═══ EXTRAIT

Ne vous en déplaise, on ne répond pas à des problèmes politiques de 2019 avec des solutions de 1999 ! (Huées sur les mêmes travées.)
M. le président. La parole est à Mme Jacqueline Eustache-Brinio, pour la réplique.
Mme Jacqueline Eustache-Brinio. Madame la secrétaire d’État, j’ai bien entendu vos explications, mais depuis quelque temps, chaque jour, l’image des hommes et des femmes politiques est dévalorisée. Ne soyons donc pas surpris qu’avec ce type de mélange des genres les Français soient de plus en plus critiques à l’égard de leurs élus. Vous participez ainsi à l’éloignement et au rejet de la classe politique dans son ensemble.
La politique vaut mieux que cela. La politique, ce n’est pas la téléréalité. L’exemplarité des élus contribue à leur respect. Notre rôle est de tracer un chemin, de créer l’envie et de donner espoir, avec passion, à chaque citoyen, en particulier aux jeunes générations, qui seront les adultes de demain.
Réduire le débat public à une émission de spectacle ne peut que poursuivre le travail de dévalorisation de la politique. Ce faisant, vous y contribuez. Mais peut-être est-ce volontaire ?
Comment aurions-nous pu imaginer – mais, c’est vrai, c’était un autre temps – Françoise Giroud coanimer une émission avec Guy Lux ou Léon Zitrone ? (Vifs applaudissements sur les travées du groupe Les Républicains, du groupe Union Centriste, du groupe du Rassemblement Démocratique et Social Européen et du groupe socialiste et républicain.)
administration numérique et illectronisme
M. le président. La parole est à M. Jean-Yves Roux, pour le groupe du Rassemblement Démocratique et Social Européen, à qui je tiens de nouveau à témoigner ma solidarité. (Applaudissements sur les travées du groupe du Rassemblement Démocratique et Social Européen.)
M. Jean-Yves Roux. Merci, monsieur le président.
Il y a maintenant un an et demi, le Gouvernement fixait comme objectif la dématérialisation de la totalité des services publics d’ici à 2022. Si l’objectif de dématérialisation – ce terme barbare signifie que toutes les procédures administratives devront s’effectuer en ligne – peut paraître enthousiasmant, il ne semble à ce jour ni réaliste ni souhaitable d’envisager sa généralisation uniforme d’ici à trois ans.
La dématérialisation inquiète, d’autant qu’elle est perçue comme un cheval de Troie de la réduction des services publics dans les territoires ruraux et, à terme, comme une centralisation renforcée des services. Or nos concitoyens ont plus que jamais besoin de services publics de proximité, identifiables physiquement, simples et humains.
À cet égard, le Défenseur des droits vient de publier un rapport dans lequel il alerte sur le fait que cette dématérialisation risque de créer de nouvelles inégalités d’accès aux services publics.

══════
═══ DONNÉES AFFICHÉES

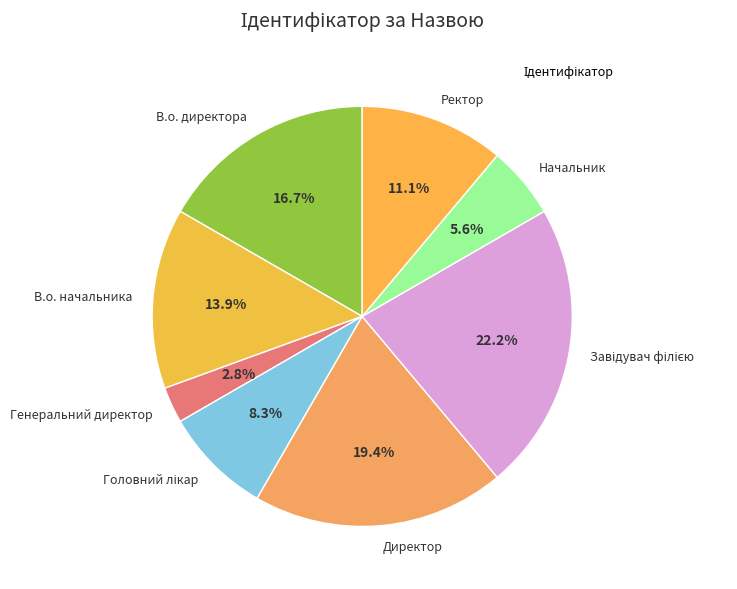

What is the ratio of the value at Директор to the value at В.о. начальника?

1.4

══════

Reprenez l'extrait, qui se clôt sur la dématérialisation des services publics, et poursuivez-le après sa dernière phrase. Les données n'interviennent en rien ici.

L’inégalité est tout d’abord territoriale. De nombreuses communes n’ont pas du tout accès à internet. En outre, les points d’accès libre et confidentiel à internet ne sont pas disponibles partout. Enfin, ces derniers se situent à des distances variables.
L’inégalité est ensuite économique : des artisans locaux ne peuvent déjà pas accéder à des marchés publics qui sont entièrement dématérialisés depuis le 1er octobre 2018 pour des seuils supérieurs à 25 000 euros. Le télétravail est, quant à lui, presque impossible.
L’inégalité est aussi financière : acheter une tablette, un smartphone et souscrire un abonnement, tout cela coûte très cher pour ceux qui ont de petits revenus.
L’inégalité est enfin culturelle. Selon le CREDOC, le Centre de recherche pour l’étude et l’observation des conditions de vie, 36 % des Français ne sont pas familiarisés au numérique. Et ce taux est sans doute sous-estimé.
Or un progrès ne vaut que s’il est partagé par tous. Nous, élus de la République, nous bataillons au quotidien pour réduire des fractures territoriales et sociales ancrées, mais aussi pour les prévenir. Aujourd’hui, nous avons encore la possibilité d’agir.
Monsieur le ministre, qu’entendez-vous faire pour ne pas pénaliser celles et ceux qui ne peuvent accéder à ces nouveaux services publics ? Comptez-vous proposer un accompagnement de grande envergure à nos concitoyens ? Comment comptez-vous consolider l’égalité d’accès aux services publics dans tous les territoires ? (Applaudissements sur les travées du groupe du Rassemblement Démocratique et Social Européen.)
M. le président. La parole est à M. le ministre de l’action et des comptes publics.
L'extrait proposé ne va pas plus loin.